From UPSC perspective, the following things are important :
Prelims level : Electoral Bonds
Mains level : Limitations of electoral bonds and electoral funding laws
Election Commission and the Reserve Bank of India had expressed reservations about the Electoral Bonds scheme.
- In 2017, then RBI Governor wrote to the Finance Minister that “allowing any entity other than the central bank to issue bearer bonds is fraught with considerable risk.”
- The EC warned that this would allow illegal foreign funds to be routed to political parties.
- There is no other country in the world where such a scheme exists.
- The scheme was passed in the Lok Sabha as part of the Finance Bill so that it could bypass Rajya Sabha.
Importance of Electoral Bonds – Money
- Money plays a larger role in elections. India spends more on elections than the U.S. with a per capita GDP of 3% of the U.S.
- Sustaining victory over several elections requires funds.
- To reach voters, candidates and parties use hoardings and advertisements on printed, electronic and social media. They hold election rallies. They travel and have to pay party workers.
- There is the added expenditure of buying votes through the distribution of gifts, money, liquor and so on.
- Some countries have public funding of elections.
- Campaign funding laws and reforms are a constantly evolving subject internationally. They focus on public funding, limits on expenditure, limits on donations, transparency in funding and penalties for non-compliance.
- The gaps between the stated purpose of the electoral bonds scheme and the law are glaring.
- The voter does not know who is funding whom through electoral bonds.
- This is supposed to protect the donors from harassment from the authorities.
- Harassment by the party in power through law enforcement agencies is well known. The bank knows the purchaser of the bonds as well as the party that cashed it.
- The law agencies can obtain this information whenever they want.
- Ruling party use this to demand donations for itself, prevent donations to others, and use the law enforcement agencies to harass those who donate to rival parties.
- A large corporate could buy the government using electoral bonds.
- The ruling party gets nearly all the funds.
- If big money entirely funds elections in an opaque way, democracy will not exist.
Other electoral funding challenges
- India continues to have spending limits. Hardly any winning candidate sticks to it.
- Black money cannot be used to buy electoral bonds. However, black money can be used outside the scheme during elections.
- The reduction in cash donations from ₹20,000 to ₹2,000 is not good enough.

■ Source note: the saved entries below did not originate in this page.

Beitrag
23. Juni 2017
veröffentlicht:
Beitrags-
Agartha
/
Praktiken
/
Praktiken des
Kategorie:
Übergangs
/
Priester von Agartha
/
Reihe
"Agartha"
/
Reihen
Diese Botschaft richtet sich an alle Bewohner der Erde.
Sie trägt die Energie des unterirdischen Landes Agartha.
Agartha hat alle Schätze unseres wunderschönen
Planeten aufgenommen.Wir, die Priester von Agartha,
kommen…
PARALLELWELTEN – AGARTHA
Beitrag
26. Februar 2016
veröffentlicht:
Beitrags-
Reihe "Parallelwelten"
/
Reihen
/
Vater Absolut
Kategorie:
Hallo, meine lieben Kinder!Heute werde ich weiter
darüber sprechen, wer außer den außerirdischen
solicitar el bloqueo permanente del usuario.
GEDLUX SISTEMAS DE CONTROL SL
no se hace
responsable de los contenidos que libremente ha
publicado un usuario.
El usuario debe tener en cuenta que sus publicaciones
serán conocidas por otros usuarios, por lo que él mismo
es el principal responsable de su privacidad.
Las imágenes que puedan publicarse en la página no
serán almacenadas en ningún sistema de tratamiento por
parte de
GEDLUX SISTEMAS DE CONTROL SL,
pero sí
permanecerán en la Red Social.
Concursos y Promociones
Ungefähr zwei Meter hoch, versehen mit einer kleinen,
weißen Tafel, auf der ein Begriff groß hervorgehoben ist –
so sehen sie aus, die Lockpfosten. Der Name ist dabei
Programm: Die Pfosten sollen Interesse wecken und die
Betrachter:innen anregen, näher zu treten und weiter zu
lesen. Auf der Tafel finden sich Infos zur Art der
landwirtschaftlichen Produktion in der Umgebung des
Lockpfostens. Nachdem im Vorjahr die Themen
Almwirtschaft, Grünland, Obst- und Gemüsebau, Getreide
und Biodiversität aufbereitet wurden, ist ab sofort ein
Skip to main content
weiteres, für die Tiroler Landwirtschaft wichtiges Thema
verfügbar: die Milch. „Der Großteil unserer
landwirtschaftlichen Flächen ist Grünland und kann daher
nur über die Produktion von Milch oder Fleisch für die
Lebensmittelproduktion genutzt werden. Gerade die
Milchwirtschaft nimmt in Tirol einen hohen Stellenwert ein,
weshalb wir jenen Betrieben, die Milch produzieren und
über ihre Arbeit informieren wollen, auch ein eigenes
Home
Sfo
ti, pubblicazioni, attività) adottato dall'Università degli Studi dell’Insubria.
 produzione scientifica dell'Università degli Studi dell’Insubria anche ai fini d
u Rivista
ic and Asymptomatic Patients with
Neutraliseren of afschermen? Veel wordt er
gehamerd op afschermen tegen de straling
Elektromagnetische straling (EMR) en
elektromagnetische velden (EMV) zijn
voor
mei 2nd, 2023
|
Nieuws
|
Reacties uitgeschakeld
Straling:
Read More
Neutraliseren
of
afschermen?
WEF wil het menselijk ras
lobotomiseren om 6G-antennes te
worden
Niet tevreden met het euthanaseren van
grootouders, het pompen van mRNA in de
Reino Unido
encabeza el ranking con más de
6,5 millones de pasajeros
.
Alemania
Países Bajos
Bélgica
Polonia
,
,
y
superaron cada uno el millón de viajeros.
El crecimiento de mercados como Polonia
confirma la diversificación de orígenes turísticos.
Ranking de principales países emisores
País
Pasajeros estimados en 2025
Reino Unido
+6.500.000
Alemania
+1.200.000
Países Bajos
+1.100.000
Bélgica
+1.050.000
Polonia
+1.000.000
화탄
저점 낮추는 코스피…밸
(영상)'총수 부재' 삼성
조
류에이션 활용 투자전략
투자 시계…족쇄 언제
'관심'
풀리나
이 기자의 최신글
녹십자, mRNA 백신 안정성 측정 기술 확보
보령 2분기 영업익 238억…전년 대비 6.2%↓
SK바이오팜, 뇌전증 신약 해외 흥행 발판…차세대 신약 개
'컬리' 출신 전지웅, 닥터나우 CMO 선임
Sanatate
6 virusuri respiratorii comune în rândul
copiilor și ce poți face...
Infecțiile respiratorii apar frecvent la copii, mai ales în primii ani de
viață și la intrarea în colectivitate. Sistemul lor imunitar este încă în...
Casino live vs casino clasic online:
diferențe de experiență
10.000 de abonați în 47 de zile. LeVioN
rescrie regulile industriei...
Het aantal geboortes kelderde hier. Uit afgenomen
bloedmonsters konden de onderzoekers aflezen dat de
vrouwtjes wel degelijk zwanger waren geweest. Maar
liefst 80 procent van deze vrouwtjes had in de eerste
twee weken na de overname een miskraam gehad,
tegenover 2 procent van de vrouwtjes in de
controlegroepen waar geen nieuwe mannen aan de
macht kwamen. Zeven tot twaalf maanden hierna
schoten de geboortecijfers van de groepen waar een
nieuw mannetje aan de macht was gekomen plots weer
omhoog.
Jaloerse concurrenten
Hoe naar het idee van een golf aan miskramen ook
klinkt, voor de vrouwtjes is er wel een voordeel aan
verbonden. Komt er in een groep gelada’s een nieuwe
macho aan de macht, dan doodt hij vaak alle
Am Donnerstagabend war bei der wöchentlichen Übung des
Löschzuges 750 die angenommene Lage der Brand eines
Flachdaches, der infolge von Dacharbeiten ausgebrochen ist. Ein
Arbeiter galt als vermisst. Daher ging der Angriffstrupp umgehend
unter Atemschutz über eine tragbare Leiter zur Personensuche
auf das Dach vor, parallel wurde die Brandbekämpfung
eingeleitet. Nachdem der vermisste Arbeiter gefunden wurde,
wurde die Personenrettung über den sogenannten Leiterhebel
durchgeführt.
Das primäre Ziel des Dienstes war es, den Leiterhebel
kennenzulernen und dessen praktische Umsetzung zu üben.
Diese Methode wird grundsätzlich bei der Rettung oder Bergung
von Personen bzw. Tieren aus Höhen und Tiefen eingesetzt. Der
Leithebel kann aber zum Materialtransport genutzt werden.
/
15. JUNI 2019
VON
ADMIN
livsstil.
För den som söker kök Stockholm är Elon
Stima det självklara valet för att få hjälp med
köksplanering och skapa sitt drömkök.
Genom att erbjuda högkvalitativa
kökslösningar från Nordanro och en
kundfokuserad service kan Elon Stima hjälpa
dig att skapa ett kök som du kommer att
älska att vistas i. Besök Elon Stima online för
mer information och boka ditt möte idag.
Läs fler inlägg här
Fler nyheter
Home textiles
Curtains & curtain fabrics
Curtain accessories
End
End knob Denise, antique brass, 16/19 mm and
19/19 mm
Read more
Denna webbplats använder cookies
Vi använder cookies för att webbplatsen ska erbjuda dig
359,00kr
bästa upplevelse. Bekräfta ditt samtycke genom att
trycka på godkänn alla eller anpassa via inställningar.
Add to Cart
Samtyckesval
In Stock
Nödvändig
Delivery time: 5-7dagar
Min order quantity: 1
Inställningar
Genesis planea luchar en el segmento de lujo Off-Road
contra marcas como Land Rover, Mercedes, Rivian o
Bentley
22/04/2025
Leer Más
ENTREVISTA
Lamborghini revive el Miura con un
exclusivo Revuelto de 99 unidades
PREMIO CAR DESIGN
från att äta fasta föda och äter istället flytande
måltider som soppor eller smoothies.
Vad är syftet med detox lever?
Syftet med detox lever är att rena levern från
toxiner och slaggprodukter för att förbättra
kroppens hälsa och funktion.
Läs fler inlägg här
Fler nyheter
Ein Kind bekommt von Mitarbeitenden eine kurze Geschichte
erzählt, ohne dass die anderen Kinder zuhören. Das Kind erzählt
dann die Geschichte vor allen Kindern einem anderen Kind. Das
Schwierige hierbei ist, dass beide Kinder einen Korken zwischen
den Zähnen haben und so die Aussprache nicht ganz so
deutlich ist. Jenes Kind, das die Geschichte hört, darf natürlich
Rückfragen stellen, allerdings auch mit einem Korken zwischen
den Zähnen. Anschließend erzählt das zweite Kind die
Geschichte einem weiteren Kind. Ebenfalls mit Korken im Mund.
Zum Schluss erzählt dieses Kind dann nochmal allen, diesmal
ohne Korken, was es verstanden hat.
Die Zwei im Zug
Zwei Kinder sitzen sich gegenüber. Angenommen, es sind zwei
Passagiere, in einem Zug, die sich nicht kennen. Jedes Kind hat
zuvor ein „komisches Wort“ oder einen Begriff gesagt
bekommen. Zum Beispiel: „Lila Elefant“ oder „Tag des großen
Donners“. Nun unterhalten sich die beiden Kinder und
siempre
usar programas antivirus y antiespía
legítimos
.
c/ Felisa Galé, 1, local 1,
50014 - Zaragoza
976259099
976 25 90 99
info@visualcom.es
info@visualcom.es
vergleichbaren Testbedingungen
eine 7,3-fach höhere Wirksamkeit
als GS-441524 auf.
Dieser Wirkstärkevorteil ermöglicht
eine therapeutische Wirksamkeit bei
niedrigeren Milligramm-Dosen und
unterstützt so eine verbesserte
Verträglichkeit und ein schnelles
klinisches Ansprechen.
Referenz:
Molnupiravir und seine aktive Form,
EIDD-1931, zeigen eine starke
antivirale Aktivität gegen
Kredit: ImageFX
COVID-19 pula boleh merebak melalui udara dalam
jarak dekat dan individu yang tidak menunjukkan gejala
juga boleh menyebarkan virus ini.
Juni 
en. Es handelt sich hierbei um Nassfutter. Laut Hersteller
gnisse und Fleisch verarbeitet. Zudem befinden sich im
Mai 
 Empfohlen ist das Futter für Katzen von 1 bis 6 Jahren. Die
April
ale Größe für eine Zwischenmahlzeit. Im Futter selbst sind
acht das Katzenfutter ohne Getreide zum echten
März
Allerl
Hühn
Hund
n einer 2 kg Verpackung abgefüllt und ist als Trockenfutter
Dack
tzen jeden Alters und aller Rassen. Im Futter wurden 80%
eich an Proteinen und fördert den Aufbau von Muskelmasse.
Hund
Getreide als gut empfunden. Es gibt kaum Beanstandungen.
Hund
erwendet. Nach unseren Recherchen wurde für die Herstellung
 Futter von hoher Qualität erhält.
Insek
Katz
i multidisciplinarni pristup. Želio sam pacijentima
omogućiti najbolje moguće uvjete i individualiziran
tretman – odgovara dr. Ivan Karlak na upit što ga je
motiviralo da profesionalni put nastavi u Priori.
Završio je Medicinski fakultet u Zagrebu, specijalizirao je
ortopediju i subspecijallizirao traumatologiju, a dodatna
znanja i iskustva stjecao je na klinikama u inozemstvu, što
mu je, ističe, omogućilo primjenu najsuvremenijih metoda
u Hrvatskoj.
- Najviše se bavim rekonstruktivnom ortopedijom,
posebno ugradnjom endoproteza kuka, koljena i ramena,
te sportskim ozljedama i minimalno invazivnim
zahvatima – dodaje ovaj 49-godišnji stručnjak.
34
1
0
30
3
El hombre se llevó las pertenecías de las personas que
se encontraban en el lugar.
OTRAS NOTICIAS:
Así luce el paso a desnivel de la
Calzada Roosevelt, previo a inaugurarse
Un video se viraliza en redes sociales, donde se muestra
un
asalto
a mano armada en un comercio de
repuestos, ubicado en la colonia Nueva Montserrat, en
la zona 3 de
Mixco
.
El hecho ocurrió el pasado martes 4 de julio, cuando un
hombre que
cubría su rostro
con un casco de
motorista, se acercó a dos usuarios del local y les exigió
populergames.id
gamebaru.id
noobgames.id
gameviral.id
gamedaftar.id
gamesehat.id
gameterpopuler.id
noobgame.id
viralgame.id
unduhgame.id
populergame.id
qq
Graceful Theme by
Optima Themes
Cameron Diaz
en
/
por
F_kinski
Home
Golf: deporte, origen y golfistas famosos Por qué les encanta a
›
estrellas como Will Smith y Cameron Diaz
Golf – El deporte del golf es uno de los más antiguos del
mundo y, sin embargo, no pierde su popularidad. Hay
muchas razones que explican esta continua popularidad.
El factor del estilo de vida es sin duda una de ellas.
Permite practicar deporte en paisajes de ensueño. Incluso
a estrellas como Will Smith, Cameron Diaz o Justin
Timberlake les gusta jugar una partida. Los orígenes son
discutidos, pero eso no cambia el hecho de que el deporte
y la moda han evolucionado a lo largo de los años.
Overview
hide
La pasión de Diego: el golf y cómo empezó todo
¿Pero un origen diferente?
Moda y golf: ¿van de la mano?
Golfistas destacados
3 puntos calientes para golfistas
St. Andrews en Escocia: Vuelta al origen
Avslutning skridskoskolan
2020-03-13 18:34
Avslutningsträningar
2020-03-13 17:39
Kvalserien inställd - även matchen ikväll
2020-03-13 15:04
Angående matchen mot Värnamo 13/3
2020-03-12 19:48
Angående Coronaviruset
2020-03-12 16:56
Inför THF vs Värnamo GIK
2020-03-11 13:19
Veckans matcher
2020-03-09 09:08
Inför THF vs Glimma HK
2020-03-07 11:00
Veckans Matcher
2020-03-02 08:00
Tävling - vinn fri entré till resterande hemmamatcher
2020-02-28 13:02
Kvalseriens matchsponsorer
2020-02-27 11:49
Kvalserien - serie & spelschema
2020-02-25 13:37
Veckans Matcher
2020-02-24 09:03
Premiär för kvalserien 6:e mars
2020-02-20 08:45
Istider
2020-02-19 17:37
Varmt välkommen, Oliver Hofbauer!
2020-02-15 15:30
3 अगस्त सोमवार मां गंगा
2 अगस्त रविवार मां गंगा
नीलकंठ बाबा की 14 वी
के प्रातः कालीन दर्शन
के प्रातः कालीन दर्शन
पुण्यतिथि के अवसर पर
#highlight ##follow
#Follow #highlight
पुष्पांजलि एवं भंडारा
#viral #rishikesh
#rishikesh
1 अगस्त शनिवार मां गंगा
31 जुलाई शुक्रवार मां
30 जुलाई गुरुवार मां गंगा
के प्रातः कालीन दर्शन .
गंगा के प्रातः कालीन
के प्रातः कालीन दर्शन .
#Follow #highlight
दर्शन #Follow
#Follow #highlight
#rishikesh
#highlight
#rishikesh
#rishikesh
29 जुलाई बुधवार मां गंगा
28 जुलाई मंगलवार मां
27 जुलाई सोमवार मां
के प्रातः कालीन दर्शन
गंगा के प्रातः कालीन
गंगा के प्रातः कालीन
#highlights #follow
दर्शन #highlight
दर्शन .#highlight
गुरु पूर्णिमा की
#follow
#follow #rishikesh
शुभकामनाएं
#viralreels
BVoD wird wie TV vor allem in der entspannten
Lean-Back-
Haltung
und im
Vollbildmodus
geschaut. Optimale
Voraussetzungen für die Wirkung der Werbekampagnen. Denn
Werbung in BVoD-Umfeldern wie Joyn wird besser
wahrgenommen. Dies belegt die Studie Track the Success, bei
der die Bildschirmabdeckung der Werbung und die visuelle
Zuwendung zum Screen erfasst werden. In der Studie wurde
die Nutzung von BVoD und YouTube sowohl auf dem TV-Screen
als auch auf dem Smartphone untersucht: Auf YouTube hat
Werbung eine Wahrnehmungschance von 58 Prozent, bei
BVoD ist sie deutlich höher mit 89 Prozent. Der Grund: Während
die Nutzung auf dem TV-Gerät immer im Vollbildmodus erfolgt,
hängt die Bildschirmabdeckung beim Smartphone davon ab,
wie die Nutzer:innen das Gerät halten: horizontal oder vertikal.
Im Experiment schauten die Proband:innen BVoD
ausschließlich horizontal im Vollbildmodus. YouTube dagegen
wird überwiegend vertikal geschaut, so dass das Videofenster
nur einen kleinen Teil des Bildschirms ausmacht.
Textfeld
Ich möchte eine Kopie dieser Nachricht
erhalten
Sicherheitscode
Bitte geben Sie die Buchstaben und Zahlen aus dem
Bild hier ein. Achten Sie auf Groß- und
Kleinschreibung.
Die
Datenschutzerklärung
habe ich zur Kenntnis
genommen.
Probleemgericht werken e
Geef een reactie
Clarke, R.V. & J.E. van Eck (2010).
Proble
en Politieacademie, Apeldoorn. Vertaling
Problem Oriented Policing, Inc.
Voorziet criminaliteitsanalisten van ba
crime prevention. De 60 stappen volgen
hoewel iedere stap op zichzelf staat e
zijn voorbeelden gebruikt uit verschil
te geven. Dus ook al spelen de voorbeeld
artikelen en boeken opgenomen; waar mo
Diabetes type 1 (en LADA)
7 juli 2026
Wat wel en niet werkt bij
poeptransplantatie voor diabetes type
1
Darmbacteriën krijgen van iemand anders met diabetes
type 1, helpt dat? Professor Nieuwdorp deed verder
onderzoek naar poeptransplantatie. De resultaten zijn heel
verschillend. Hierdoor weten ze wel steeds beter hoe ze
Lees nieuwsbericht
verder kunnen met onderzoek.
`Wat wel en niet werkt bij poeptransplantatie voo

There are parties with hundreds of crores of declared income who claim that all the funds were received from small cash donations of ₹100 or less.
- ₹2,000 notes printed after demonetisation are being hoarded.
- Electoral bonds cannot eliminate black money.
- Any political party can voluntarily choose to disclose its funds and sources.
- There is no law that prevents them from doing so.
- They can also state publicly that they will henceforth not use black money.
- We need to benchmark ourselves against the best international practices and laws on campaign funding.
- Complete transparency in all funding.
- Political parties need to be under the Right to Information Act.
- There must be spending limits as well as donation limits and strict penalties for flouting rules and the law.
- Public funding needs to be examined and introduced with proper checks and balances.
- Voters need to demand changes and we need voter awareness campaigns.
- The electoral bonds scheme needs to be scrapped.